───── Selected passage ─────

COMPARISON OF CUMULATIVE FIVE YEAR TOTAL RETURN
$0
$100
$200
$300
$400
$500
$600
$700
12/1999 12/2000 12/2001 12/2002 12/2003 12/2004
AMCOL INTERNATIONAL CORP S&P SMALLCAP 600 INDEX PEER GROUP

                                       23


                                    S&P SMALL
DATE                     AMCOL       CAP 600     PEER GROUP
- --------------------   ----------   ----------   ----------
12/1999                $   100.00   $   100.00   $   100.00
12/2000                $   143.18   $   111.80   $    95.26
12/2001                $   219.33   $   119.11   $   127.33
12/2002                $   179.56   $   101.68   $   106.91
12/2003                $   693.04   $   141.13   $   143.06
12/2004                $   643.77   $   173.09   $   176.64

                                       24


                 CERTAIN RELATIONSHIPS AND RELATED TRANSACTIONS

        Clarence O. Redman, Secretary and a director, is of counsel to Lord,
Bissell & Brook LLP, the principal law firm engaged by AMCOL.

             SECTION 16(a) BENEFICIAL OWNERSHIP REPORTING COMPLIANCE

        Under the securities laws of the United States, AMCOL's directors, its
executive officers and any persons holding more than 10% of AMCOL's common stock
are required to report their initial ownership of AMCOL's common stock and any
subsequent changes in that ownership to the Securities and Exchange Commission.

─────

(Required actions)
**a.** Repeat the part of the AMCOL excerpt between "CERTAIN RELATIONSHIPS AND" and "engaged by AMCOL.", inclusive.
**b.** According to the AMCOL excerpt, which law firm is the principal one engaged by AMCOL?

───── Data excerpts ─────

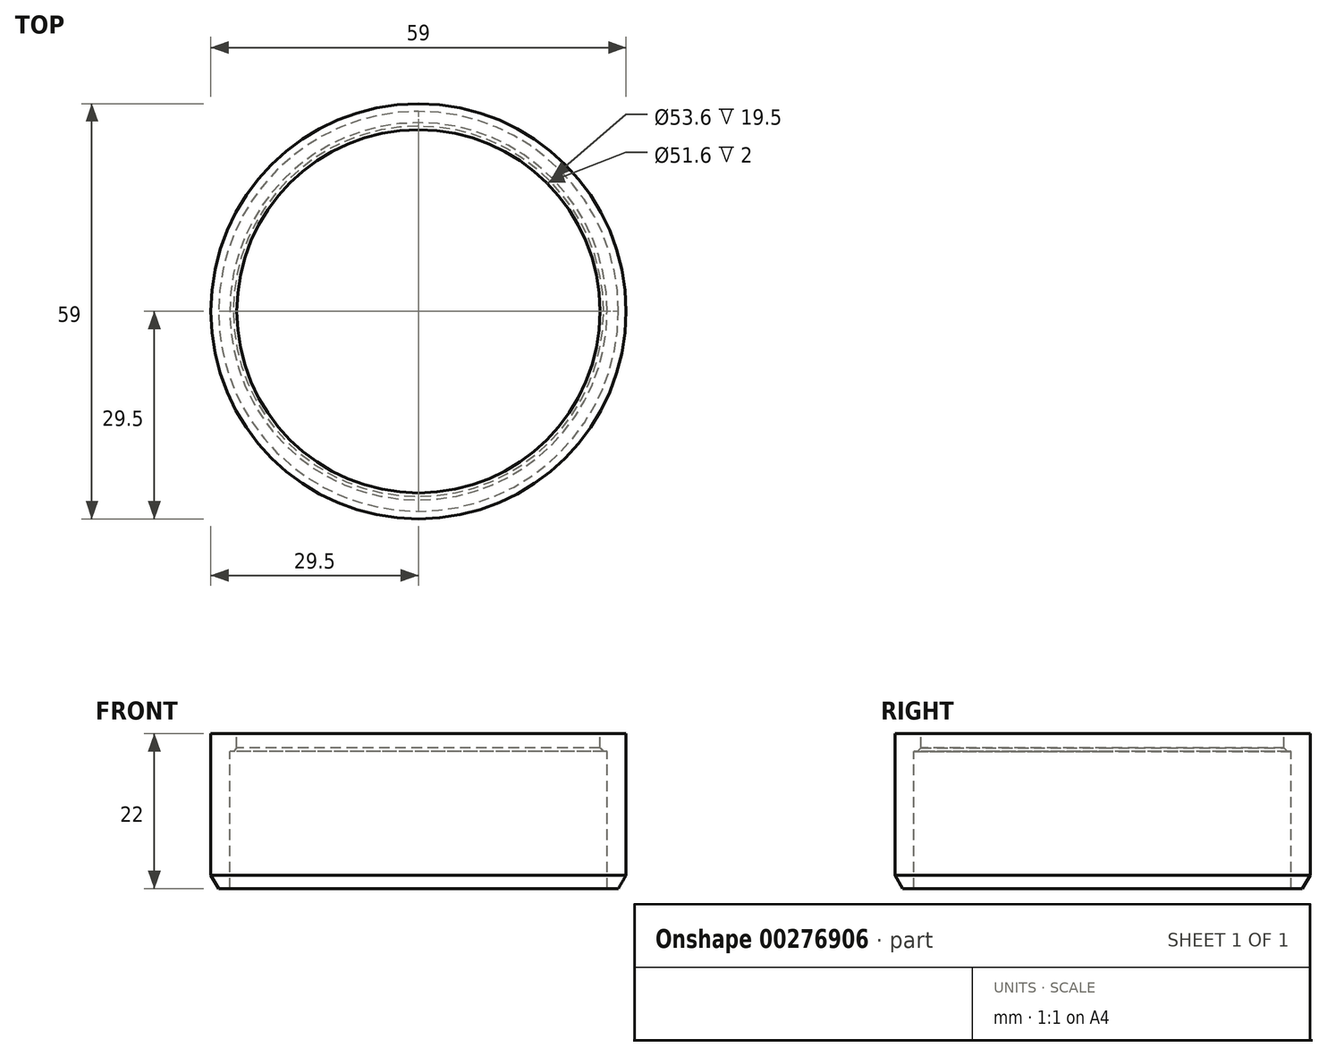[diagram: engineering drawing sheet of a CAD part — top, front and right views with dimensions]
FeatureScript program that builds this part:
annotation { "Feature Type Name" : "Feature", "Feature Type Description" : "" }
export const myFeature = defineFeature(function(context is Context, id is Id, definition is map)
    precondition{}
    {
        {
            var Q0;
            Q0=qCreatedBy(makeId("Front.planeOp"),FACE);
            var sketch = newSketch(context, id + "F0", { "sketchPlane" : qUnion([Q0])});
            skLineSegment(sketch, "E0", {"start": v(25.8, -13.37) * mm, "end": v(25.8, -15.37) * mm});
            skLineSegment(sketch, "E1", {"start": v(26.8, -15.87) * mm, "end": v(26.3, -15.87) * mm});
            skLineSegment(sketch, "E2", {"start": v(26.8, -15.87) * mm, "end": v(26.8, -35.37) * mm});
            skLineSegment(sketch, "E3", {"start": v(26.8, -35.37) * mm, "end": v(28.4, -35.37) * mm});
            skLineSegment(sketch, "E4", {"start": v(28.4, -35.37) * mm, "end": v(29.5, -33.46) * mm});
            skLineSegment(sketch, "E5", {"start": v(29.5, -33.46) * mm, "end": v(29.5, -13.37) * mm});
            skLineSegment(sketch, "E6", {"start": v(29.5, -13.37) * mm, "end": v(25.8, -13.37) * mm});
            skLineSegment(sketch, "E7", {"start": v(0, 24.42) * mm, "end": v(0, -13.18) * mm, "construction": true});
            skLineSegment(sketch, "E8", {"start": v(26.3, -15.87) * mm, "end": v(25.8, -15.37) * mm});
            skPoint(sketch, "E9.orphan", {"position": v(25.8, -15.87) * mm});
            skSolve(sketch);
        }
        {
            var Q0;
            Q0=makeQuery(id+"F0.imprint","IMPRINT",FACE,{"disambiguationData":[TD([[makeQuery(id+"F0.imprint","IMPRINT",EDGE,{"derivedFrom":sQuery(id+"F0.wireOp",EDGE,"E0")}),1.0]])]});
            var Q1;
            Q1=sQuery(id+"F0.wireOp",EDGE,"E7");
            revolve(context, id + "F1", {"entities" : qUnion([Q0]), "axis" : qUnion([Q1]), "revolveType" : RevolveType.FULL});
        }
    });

─────
───── Data excerpts ─────

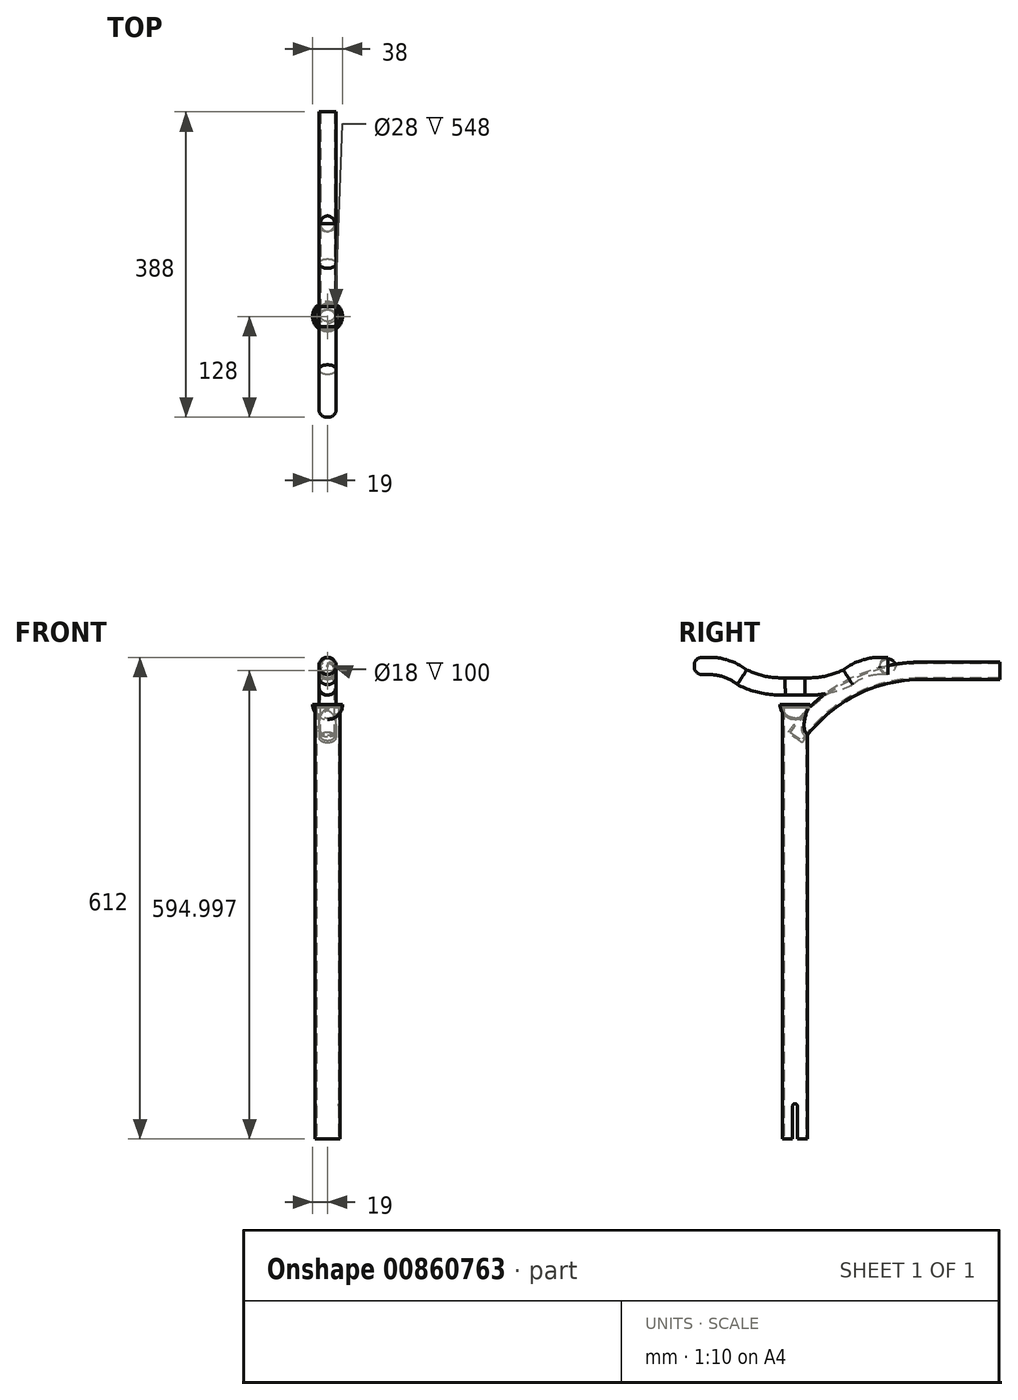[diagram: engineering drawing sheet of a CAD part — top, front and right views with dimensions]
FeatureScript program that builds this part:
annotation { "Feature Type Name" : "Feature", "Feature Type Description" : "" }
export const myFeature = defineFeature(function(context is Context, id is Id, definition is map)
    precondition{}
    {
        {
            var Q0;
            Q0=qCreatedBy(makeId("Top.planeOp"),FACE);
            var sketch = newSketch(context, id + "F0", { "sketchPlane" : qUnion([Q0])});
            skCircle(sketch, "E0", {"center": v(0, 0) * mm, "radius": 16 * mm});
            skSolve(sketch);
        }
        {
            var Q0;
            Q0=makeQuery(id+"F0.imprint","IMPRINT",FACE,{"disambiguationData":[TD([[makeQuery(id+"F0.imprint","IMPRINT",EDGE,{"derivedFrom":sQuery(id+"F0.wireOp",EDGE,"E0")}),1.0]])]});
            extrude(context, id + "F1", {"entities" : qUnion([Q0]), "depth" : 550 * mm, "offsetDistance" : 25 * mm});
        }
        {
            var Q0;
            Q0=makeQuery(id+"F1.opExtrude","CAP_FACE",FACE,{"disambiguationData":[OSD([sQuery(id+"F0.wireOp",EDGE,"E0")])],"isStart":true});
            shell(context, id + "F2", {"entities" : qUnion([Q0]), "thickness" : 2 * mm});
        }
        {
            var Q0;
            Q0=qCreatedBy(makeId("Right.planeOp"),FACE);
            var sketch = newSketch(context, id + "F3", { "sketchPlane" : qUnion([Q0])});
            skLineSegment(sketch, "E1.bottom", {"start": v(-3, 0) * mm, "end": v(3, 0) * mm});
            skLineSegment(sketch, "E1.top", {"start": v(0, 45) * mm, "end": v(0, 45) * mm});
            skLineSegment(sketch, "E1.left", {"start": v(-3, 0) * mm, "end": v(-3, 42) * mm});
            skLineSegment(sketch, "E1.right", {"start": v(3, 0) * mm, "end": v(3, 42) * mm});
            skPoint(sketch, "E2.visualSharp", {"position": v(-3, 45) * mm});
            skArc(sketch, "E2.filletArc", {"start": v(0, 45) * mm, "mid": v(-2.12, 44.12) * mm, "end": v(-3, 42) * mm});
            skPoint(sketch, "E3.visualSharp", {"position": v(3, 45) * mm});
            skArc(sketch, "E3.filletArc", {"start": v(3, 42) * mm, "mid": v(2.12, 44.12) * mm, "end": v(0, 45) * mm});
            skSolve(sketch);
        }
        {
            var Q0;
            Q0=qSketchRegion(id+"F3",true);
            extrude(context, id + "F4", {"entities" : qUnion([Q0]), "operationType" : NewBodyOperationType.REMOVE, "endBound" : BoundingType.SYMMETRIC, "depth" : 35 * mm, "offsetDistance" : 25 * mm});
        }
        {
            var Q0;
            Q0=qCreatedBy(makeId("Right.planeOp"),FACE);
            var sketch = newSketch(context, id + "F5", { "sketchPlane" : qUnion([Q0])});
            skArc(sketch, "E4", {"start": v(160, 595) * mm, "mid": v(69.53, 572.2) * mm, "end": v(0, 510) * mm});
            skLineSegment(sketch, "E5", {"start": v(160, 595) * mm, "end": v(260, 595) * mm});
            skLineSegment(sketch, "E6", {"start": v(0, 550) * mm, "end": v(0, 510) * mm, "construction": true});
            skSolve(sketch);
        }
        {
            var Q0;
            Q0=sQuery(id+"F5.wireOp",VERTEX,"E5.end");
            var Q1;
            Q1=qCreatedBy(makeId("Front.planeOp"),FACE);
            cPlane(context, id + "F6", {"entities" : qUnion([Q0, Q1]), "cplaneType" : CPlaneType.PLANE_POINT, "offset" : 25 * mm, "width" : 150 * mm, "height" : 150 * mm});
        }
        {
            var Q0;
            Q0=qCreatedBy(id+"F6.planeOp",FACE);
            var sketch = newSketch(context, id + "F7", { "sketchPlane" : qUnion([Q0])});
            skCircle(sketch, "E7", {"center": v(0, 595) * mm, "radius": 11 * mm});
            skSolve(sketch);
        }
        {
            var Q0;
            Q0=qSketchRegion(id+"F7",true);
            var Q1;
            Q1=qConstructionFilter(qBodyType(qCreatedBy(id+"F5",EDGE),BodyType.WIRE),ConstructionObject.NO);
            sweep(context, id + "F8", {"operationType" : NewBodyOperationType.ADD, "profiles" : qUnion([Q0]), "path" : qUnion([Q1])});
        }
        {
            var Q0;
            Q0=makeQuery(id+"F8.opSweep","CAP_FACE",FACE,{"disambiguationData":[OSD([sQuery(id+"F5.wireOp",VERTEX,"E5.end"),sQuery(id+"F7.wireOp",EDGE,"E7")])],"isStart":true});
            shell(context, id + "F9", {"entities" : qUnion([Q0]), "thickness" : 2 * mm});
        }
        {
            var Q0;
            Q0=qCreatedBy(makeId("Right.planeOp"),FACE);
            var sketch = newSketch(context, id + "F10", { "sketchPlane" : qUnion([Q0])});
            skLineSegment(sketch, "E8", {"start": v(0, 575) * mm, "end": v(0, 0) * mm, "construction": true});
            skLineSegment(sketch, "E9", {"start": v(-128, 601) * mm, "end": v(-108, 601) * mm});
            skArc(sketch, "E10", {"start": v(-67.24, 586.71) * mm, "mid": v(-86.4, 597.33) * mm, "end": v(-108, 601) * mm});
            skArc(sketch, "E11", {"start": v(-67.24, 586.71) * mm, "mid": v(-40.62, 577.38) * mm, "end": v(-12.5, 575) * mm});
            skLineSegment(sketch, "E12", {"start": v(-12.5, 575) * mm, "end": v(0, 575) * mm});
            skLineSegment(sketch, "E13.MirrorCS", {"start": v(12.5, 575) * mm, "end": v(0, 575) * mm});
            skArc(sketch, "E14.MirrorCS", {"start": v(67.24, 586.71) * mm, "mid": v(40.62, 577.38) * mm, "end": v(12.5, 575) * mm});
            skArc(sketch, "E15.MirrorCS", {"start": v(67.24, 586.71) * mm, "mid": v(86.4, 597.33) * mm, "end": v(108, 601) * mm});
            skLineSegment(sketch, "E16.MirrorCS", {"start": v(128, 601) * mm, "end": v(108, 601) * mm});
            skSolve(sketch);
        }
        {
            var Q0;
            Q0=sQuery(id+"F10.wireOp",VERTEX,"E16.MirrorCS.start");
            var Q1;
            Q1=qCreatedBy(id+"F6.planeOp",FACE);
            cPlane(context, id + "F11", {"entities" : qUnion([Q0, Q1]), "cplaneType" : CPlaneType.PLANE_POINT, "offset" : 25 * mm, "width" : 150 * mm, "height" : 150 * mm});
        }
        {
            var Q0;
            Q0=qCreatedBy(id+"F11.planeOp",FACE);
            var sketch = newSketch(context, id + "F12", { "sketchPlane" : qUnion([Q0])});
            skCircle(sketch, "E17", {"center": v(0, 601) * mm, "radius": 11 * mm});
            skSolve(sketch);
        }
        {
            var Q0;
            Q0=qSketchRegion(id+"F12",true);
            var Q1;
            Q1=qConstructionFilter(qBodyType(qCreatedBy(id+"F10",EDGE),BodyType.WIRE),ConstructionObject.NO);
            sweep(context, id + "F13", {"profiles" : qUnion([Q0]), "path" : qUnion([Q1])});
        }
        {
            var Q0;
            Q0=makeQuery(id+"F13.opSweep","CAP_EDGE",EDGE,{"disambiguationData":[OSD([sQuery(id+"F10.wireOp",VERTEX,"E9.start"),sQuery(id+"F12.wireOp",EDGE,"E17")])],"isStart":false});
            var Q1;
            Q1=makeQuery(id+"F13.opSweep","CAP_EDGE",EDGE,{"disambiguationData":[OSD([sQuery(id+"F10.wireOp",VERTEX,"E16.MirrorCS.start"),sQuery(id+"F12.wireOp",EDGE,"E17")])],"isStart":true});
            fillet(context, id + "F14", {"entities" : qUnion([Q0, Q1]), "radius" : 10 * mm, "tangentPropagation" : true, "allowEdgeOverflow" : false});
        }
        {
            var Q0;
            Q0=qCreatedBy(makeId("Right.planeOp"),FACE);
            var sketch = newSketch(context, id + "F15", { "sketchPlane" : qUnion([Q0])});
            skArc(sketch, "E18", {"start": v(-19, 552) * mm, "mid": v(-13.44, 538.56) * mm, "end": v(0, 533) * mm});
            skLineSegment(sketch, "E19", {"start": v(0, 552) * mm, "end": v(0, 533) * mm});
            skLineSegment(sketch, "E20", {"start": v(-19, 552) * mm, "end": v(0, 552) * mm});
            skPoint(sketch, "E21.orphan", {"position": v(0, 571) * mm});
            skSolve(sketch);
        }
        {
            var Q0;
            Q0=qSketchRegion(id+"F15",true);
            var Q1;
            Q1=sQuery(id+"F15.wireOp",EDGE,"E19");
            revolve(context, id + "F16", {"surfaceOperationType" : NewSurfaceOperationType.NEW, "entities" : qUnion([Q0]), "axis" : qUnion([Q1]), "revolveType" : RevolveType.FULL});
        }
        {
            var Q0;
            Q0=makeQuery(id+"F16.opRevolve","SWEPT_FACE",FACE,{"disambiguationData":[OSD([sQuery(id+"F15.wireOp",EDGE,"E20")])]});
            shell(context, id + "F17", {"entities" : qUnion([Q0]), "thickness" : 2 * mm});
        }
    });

─────

(Problem solutions)
**a.**
CERTAIN RELATIONSHIPS AND RELATED TRANSACTIONS

        Clarence O. Redman, Secretary and a director, is of counsel to Lord,
Bissell & Brook LLP, the principal law firm engaged by AMCOL.

**b.** Lord, Bissell & Brook LLP